Staying active often means continuing to drive, although maybe not as much. New analyses are refining our understanding of the risks involved when older people drive.
Despite public concerns about older drivers, research has indicated that, as far as fatality risks are concerned, older motorists are a danger mainly to themselves. Now a new Institute analysis looking at both fatal and nonfatal injury rates does show a modest increase in the risk of nonfatal injuries to occupants of other vehicles involved in collisions with vehicles driven by older people, compared with drivers 30-59 years old.
The largest increase in the risk for occupants of the other vehicles was observed among the oldest group of drivers (those 85 and older). This finding, which is based on insurance injury liability claims results, suggests that as drivers get older they become increasingly likely to be at fault in their collisions.
The new study examined injury rates using three federal data sources — the Fatality Analysis Reporting System, National Automotive Sampling System/General Estimates System, and Nationwide Personal Transportation Survey. The study also examined insurance data from the Highway Loss Data Institute. The researchers analyzed fatal and nonfatal injury rates for four groups of people, including drivers, their passengers, occupants of other vehicles, and others on the road (pedestrians, motorcyclists, and bicyclists).
"The main strength of this study compared with previous ones we've conducted is the variety and scope of the data sources we used this time around. We looked at the potential hazards associated with older drivers from a number of vantages," says Susan Ferguson, Institute senior vice president for research. Death rates for drivers 70 and older and for their passengers, who also were likely to be older people, were higher than for 30-59-year-old drivers and their passengers. However, the older drivers weren't more likely to be in collisions that were fatal to other vehicle occupants or to other people on the road. Nor were drivers 70 and older more likely than 30-59 year-olds to be in collisions resulting in nonfatal injuries to pedestrians, motorcyclists, and bicyclists.
Deaths per 100,000 drivers, by driver age, 1993-97
Death rates for drivers 70 and older and for their passengers are higher than for 30-59-year-old drivers. However, the risk of death isn't higher for occupants of the other vehicles involved in crashes with older drivers. Nor is the risk higher among pedestrians, motorcyclists, and bicyclists.

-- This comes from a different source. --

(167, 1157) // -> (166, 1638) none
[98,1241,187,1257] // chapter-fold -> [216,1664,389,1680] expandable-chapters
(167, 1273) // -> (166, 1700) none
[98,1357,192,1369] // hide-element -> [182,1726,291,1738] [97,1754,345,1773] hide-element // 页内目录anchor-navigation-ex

Claims per 1,000 insured vehicle years, by driver age and type of claim, model years 1999-2001
Insurance claims for injuries to others and damage to their property go up for older drivers, which indicates they more often are deemed to be at fault in their collisions. The property damage liability claim rate starts going up at age 70 and is highest among drivers 85 and older.

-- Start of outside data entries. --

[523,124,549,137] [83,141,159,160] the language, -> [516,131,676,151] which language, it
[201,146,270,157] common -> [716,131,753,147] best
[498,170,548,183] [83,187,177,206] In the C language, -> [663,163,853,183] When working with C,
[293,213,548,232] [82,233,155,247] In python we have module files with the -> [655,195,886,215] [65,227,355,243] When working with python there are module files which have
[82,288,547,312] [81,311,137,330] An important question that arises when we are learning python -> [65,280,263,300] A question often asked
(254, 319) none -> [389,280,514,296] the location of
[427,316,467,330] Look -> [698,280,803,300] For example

This confirms the findings of earlier research that older drivers themselves suffer the most severe consequences of their crashes (see Status Report special issue: older drivers, Sept. 8, 2001). Still, some older drivers do pose an increased risk of nonfatal injury to other people on the road. The new Institute study indicates that drivers 75 and older are about 10 percent more likely than 30-59 year olds to be involved in two-vehicle collisions in which the occupants of the other vehicles suffer nonfatal injuries.
Analysis of insurance claims data reinforces this finding, indicating an increase in older driver liability for the injuries in their crashes (liability claims are paid when an insured driver is deemed at fault in a collision). Among older people, the property damage liability claims rate starts climbing at age 70 and is highest among drivers who are 85 and older. The claims rate for drivers in this age group approaches the rate for teenagers.
Compared with drivers ages 30-59, those 75 and older show increasingly higher bodily injury liability claims rates. By age 85 and older, these rates are about 80 percent higher than for 30-59 year-olds. However, the bodily injury liability claims rate for the oldest drivers still isn't as high as it is for teenage drivers.
"These findings suggest that the oldest drivers are overinvolved in crashes, but they're less likely than teenage drivers to hurt other people. The beginning drivers still are the ones we have to worry about the most," Ferguson points out.
Elisa Braver, senior epidemiologist at the Institute, adds that "drivers younger than 30 are responsible for far more injuries and lives lost than senior drivers. When people do die in crashes in which older drivers are involved, it's usually the older people themselves and their passengers who suffer. Much of their increased risk comes from increased susceptibility to injury."
Continuing efforts to improve occupant protection "will benefit both older and younger drivers and passengers," Braver adds. "Research on developing valid and feasible driver screening tests should continue, too. This could help older drivers, their families, and physicians decide whether and when to modify driving habits."